## Exercise
Please answer these questions using the court opinion below.
1. In what capacity was Clifford Mylett employed by the defendant?
2. What age does the petition give for the plaintiff?
3. At what street address did the defendant have its place of business?

249 S.W. 97 | Mo. Ct. App. | 1923
Lead Opinion
Action by Clifford Mylett, a minor, by Maudell Mylett, as next friend, to recover damages for personal injuries received while in the employ of the defendant as a messenger boy.
The petition as amended (omitting caption and signatures) is as follows:
"Plaintiff, by leave of court, files this his second amended petition and states that he is a minor, thirteen years of age, and that his mother, Maudell Mylett, was duly appointed his next friend for the purpose of bringing and maintaining this suit on the twenty-first day of September, 1918.
Plaintiff states that defendant, Montrose Cloak and Suit Company, is, and was, at all times herein mentioned, a corporation, engaged in the business of making and selling cloaks and suits, and having and occupying a place and office for the conducting of its business in a building located at 612 North Eleventh street, in the city of St. Louis, Missouri.

## Dataset excerpt
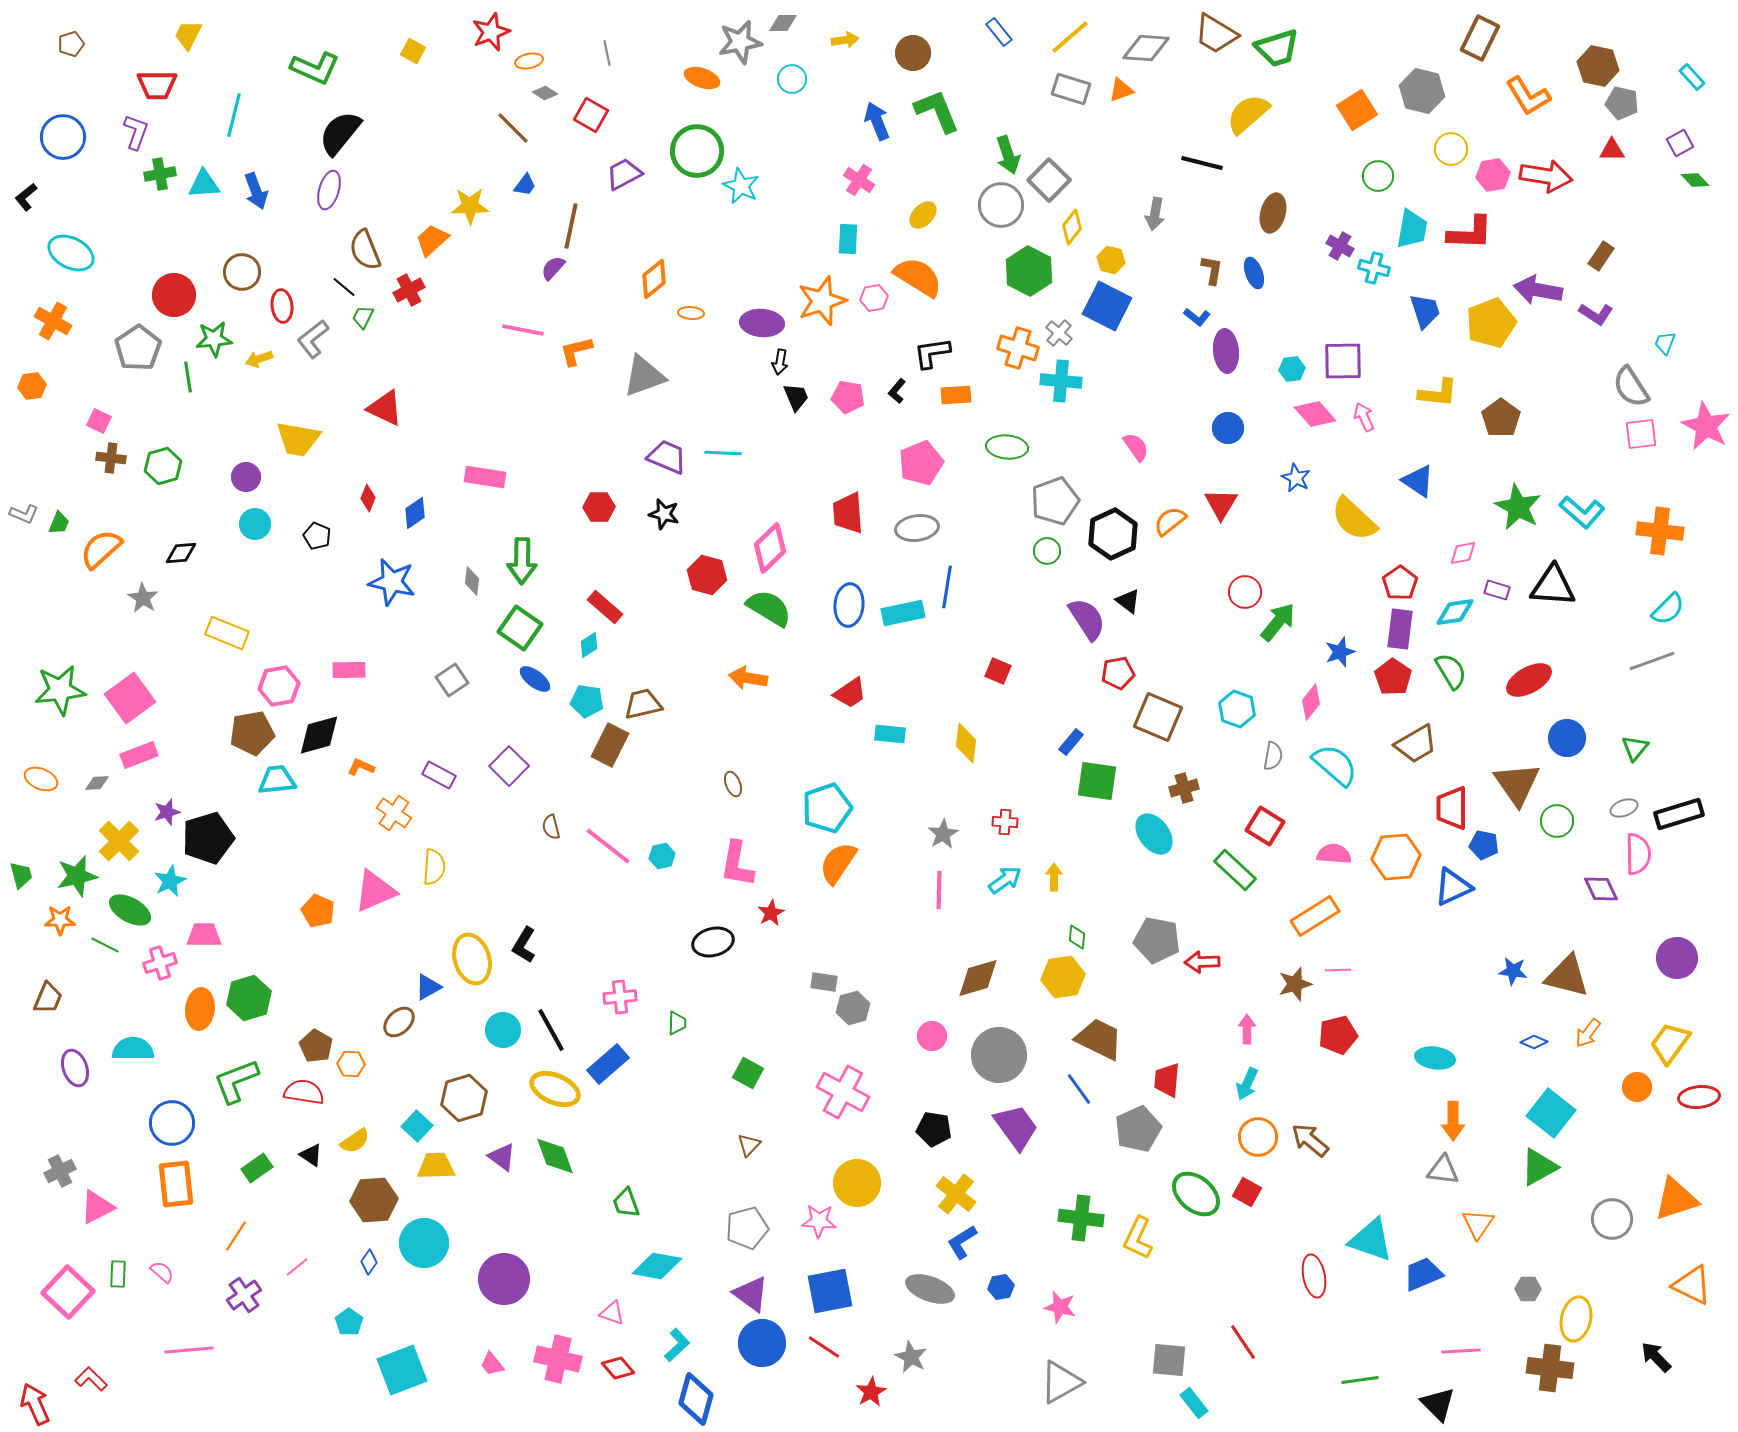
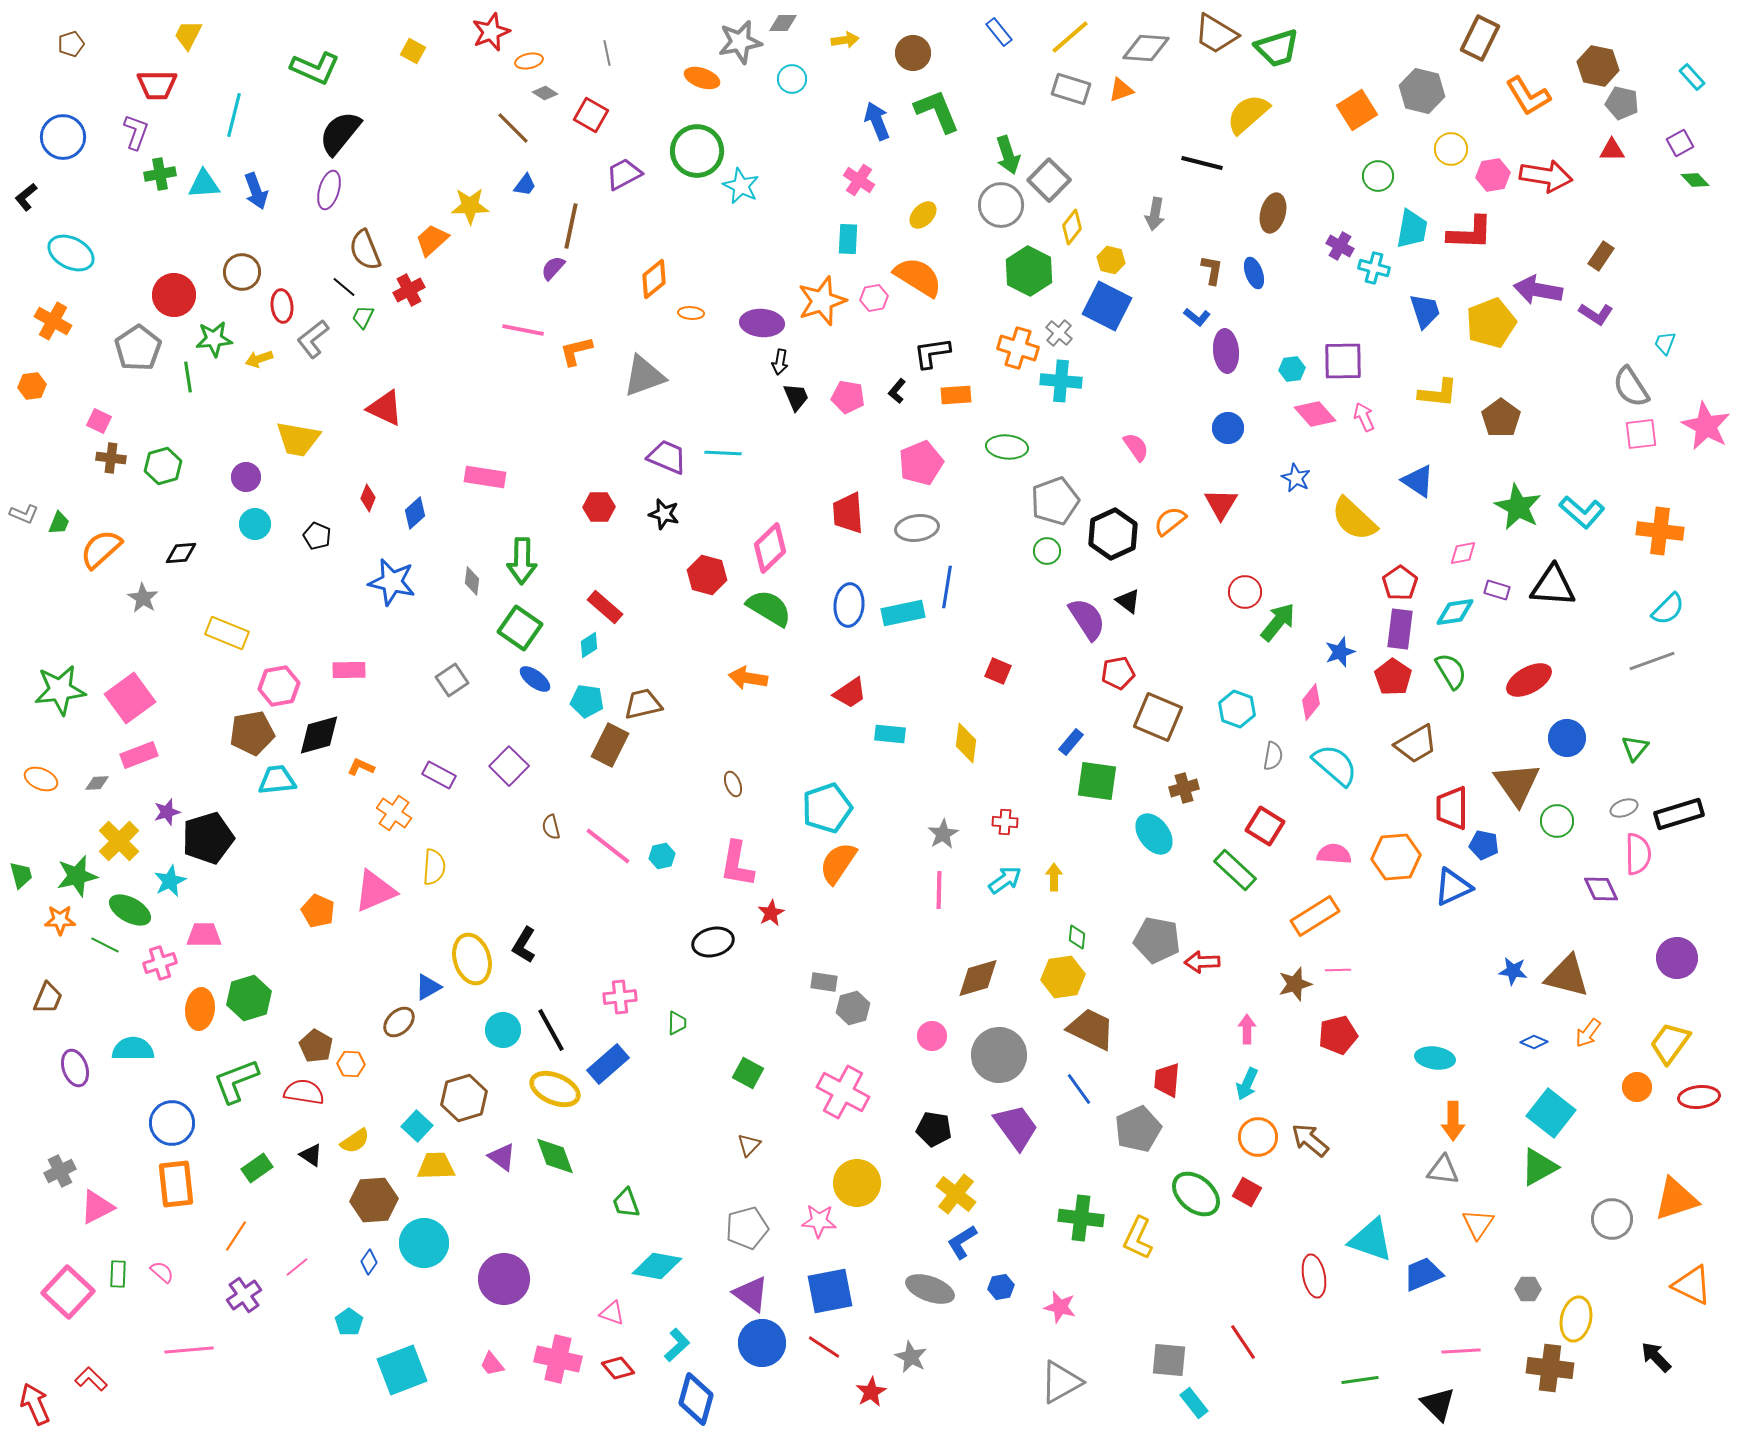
blue diamond at (415, 513): rotated 8 degrees counterclockwise
brown trapezoid at (1099, 1039): moved 8 px left, 10 px up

## Result for this task
1. As a messenger boy.
2. Thirteen years.
3. 612 North Eleventh street, in the city of St. Louis, Missouri.